幾個月後,鄧樸方還是被趕出三〇一醫院,送進北京社會救濟院。得知此消息後,鄧小平再次給汪東興寫信。
“東興同誌,又為我的大兒子鄧樸方的事麻煩你。鄧樸方現在的情形,我的妹妹鄧先群最近去看了他,把情形寫信告訴了我們。現將她的來信附上,不贅。我們上次給你寫信,希望鄧樸方能夠繼續治療。現在既然無法繼續治療,清河療養院的條件又是如此,我們做父母的,在情感上不能丟下不理。所以我和卓琳再三考慮,覺得還是把鄧樸方接到我們住地,同我們一塊生活較好。當然,把他接回來,我們三個老人在護理上是有困難的,因為他上床下床都要人幫助搬動的。如果組織上能批準我們,有一個人幫助我們買買東西,做些雜務,同時護理一下鄧樸方,那我們是非常感激的。如果組織上認為這個要求不合理,那我們夫婦也願意自己照料鄧樸方,因為這是我們不應回避的事情。不管領導上是否批準有一人幫助我們,我們決心請求組織上照上次的決定,派人把鄧樸方送來南昌,懇請領導批準。如果領導上批準,請早點告訴我們,以便我們好作準備,免得臨時倉促。靜候你的指示。”
1971年夏天,鄧樸方獲準到了江西。1972年,鄧小平的小女兒毛毛和小兒子飛飛被分別安排進江西醫科大學和江西理工大學學習(原文如此),令鄧小平和家人喜出望外。4月22日,他再次提筆給汪東興寫了一封信。
“東興同誌:好久沒有寫信了。由於主席和你的幫助,毛毛和飛飛進學校的事情已經解決了,毛毛進南京醫科大學,飛飛進南昌理工科大學(學無線電專業),學校選拔通知二十天前就到了……兩個孩子得到這樣的照顧,我們隻能對主席和黨表示由衷的感激!我們的情形一切照舊,不過我的繼母三天後就要去天津幫助我的妹妹生產和帶小孩,她七十幾了,身體一年不如一年。

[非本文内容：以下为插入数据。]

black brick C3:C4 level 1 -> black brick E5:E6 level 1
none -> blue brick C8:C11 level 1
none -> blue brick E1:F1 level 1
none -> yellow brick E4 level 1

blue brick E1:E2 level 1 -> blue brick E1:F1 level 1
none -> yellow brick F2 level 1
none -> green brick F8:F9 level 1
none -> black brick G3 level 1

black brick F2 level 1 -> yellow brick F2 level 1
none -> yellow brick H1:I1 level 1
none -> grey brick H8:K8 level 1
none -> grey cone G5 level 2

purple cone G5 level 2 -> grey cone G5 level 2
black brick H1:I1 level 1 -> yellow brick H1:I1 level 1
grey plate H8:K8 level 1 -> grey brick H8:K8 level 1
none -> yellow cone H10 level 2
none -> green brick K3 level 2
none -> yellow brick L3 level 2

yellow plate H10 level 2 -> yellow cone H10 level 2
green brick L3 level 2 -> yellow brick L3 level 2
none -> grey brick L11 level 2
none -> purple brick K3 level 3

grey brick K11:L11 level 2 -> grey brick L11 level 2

幾年來,在我們家裏很勞累,所以我們勸她去天津一時期,比較鬆動一點。她走後,兩個孩子上學了,家裏就剩下我和卓琳,照顧一個殘廢的大兒子。因此,我暫時不能去工廠勞動,必得在家裏做事(卓琳身體也不好)。我們想請一個人來幫助做做飯,特別幫助照顧殘廢人,已向領導提出,據說找人不易,工資較高(30元以上),且看找的結果如何。沒有別的,就怕我和卓琳有一人生病就難辦了。我的大兒子鄧樸方,接回近一年了。一年來的觀察,他的腰身以下雖然完全沒有知覺(大小便也不自由),但機能似乎並未完全消失。據說,在醫院診斷時也對此存疑,並曾有施行大手術、打開看看的擬議,後因送到救濟院而未果。我們總希望還能有一次醫治的機會,如果有可能再送回醫院治療,或施行手術。對此,我實在不好意思向黨提出。”
1976年後,鄧小平對卓琳說:“因為我們的事連累了孩子們,今後我們要對他們好些。”